=== Records to use ===
◆ ◆ ◆ ◆
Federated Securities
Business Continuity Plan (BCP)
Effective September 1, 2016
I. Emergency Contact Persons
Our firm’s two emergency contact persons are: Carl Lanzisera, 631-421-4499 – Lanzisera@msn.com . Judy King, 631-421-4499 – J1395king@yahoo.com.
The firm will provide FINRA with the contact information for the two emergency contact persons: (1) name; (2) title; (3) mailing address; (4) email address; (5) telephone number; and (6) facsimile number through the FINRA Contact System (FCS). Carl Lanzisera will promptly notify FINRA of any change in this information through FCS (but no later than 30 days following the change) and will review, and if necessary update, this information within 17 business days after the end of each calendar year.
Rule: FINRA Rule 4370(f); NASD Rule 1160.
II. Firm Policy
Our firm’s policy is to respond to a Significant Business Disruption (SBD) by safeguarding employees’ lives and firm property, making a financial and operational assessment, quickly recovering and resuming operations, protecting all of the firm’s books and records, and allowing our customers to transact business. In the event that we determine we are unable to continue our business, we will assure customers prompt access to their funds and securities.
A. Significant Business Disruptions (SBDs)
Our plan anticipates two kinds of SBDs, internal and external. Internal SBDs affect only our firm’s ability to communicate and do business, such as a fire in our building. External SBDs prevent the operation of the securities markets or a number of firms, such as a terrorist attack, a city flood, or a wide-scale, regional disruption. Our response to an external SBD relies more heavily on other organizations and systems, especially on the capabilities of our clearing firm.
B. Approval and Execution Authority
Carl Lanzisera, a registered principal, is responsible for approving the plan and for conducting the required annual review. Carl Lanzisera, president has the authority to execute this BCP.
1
◆ ◆ ◆ ◆
=== Required action ===
Reproduce all of the records exactly.

=== Answer space ===
Federated Securities
Business Continuity Plan (BCP)
Effective September 1, 2016
I. Emergency Contact Persons
Our firm’s two emergency contact persons are: Carl Lanzisera, 631-421-4499 – Lanzisera@msn.com . Judy King, 631-421-4499 – J1395king@yahoo.com.
The firm will provide FINRA with the contact information for the two emergency contact persons: (1) name; (2) title; (3) mailing address; (4) email address; (5) telephone number; and (6) facsimile number through the FINRA Contact System (FCS). Carl Lanzisera will promptly notify FINRA of any change in this information through FCS (but no later than 30 days following the change) and will review, and if necessary update, this information within 17 business days after the end of each calendar year.
Rule: FINRA Rule 4370(f); NASD Rule 1160.
II. Firm Policy
Our firm’s policy is to respond to a Significant Business Disruption (SBD) by safeguarding employees’ lives and firm property, making a financial and operational assessment, quickly recovering and resuming operations, protecting all of the firm’s books and records, and allowing our customers to transact business. In the event that we determine we are unable to continue our business, we will assure customers prompt access to their funds and securities.
A. Significant Business Disruptions (SBDs)
Our plan anticipates two kinds of SBDs, internal and external. Internal SBDs affect only our firm’s ability to communicate and do business, such as a fire in our building. External SBDs prevent the operation of the securities markets or a number of firms, such as a terrorist attack, a city flood, or a wide-scale, regional disruption. Our response to an external SBD relies more heavily on other organizations and systems, especially on the capabilities of our clearing firm.
B. Approval and Execution Authority
Carl Lanzisera, a registered principal, is responsible for approving the plan and for conducting the required annual review. Carl Lanzisera, president has the authority to execute this BCP.
1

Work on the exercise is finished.